— Direction —
Reproduce, without any change, the rows below from the one containing "common name: American beautyberry" down to the one containing "scientific name: Dendrocopos major", including both of those rows. Give only these rows.

— Records for this exercise —
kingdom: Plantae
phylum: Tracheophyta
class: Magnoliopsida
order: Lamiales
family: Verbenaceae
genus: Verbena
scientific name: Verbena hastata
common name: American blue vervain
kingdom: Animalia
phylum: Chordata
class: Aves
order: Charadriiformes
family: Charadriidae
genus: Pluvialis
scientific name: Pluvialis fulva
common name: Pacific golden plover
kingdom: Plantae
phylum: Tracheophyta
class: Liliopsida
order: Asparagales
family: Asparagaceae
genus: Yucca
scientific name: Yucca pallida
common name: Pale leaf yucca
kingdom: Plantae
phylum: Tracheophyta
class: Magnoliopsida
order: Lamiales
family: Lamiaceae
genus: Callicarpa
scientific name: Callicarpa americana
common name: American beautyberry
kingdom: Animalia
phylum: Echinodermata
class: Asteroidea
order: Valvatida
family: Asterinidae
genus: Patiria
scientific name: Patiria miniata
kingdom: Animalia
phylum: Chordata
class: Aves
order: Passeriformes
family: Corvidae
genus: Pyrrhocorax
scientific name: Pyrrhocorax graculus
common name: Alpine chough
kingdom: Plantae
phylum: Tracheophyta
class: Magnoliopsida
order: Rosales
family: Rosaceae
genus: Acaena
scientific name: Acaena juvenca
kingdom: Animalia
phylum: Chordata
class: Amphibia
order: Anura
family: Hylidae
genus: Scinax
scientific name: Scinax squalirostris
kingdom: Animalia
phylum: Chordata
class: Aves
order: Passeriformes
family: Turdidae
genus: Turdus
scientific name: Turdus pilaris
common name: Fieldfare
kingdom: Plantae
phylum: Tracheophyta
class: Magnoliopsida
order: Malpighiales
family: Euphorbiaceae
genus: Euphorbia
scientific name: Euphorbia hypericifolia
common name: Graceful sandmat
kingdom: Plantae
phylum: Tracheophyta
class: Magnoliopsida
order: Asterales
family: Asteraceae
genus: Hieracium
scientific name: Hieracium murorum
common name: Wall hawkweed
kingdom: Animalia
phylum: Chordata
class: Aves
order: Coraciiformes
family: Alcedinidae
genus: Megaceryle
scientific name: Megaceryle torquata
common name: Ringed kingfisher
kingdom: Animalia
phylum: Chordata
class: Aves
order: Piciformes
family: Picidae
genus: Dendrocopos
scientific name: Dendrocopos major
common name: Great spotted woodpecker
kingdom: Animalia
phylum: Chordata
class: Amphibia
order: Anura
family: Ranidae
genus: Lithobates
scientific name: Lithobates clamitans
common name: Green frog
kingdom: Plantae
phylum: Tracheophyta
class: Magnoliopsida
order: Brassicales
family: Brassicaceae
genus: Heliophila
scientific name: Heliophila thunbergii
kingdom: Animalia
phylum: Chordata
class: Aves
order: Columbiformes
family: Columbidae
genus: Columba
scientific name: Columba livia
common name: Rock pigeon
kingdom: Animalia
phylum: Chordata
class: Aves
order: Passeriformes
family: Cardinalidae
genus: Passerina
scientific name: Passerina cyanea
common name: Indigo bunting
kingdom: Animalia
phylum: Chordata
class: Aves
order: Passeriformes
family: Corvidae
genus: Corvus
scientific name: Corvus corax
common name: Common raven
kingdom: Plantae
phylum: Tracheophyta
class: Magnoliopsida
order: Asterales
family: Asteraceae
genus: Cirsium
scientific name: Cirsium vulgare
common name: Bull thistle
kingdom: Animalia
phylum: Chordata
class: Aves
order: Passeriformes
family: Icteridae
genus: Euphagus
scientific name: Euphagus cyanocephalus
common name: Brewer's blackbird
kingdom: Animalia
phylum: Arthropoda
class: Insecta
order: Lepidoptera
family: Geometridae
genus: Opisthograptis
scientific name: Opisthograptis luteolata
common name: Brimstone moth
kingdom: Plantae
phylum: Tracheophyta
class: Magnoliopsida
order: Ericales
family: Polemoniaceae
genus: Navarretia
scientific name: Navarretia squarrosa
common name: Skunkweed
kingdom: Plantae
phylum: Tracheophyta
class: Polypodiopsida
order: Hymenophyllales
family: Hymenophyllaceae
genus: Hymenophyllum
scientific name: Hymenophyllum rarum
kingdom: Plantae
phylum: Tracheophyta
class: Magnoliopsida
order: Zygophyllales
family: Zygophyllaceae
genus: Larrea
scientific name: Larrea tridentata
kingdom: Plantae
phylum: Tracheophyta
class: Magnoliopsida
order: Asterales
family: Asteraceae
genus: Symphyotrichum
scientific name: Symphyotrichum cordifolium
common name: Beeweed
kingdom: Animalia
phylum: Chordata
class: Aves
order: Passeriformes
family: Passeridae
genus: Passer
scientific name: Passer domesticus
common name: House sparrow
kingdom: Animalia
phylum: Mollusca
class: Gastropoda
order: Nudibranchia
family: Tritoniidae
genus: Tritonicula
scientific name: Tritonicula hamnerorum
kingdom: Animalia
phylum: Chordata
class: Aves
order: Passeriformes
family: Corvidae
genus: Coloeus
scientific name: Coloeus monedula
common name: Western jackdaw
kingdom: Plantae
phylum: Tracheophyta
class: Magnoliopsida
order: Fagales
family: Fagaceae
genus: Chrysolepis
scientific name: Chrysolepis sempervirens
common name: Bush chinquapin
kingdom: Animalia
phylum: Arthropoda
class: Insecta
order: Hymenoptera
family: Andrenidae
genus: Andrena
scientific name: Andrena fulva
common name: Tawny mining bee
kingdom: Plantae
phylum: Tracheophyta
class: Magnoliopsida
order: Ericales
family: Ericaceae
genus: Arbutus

— Response to this task —
common name: American beautyberry
kingdom: Animalia
phylum: Echinodermata
class: Asteroidea
order: Valvatida
family: Asterinidae
genus: Patiria
scientific name: Patiria miniata
kingdom: Animalia
phylum: Chordata
class: Aves
order: Passeriformes
family: Corvidae
genus: Pyrrhocorax
scientific name: Pyrrhocorax graculus
common name: Alpine chough
kingdom: Plantae
phylum: Tracheophyta
class: Magnoliopsida
order: Rosales
family: Rosaceae
genus: Acaena
scientific name: Acaena juvenca
kingdom: Animalia
phylum: Chordata
class: Amphibia
order: Anura
family: Hylidae
genus: Scinax
scientific name: Scinax squalirostris
kingdom: Animalia
phylum: Chordata
class: Aves
order: Passeriformes
family: Turdidae
genus: Turdus
scientific name: Turdus pilaris
common name: Fieldfare
kingdom: Plantae
phylum: Tracheophyta
class: Magnoliopsida
order: Malpighiales
family: Euphorbiaceae
genus: Euphorbia
scientific name: Euphorbia hypericifolia
common name: Graceful sandmat
kingdom: Plantae
phylum: Tracheophyta
class: Magnoliopsida
order: Asterales
family: Asteraceae
genus: Hieracium
scientific name: Hieracium murorum
common name: Wall hawkweed
kingdom: Animalia
phylum: Chordata
class: Aves
order: Coraciiformes
family: Alcedinidae
genus: Megaceryle
scientific name: Megaceryle torquata
common name: Ringed kingfisher
kingdom: Animalia
phylum: Chordata
class: Aves
order: Piciformes
family: Picidae
genus: Dendrocopos
scientific name: Dendrocopos major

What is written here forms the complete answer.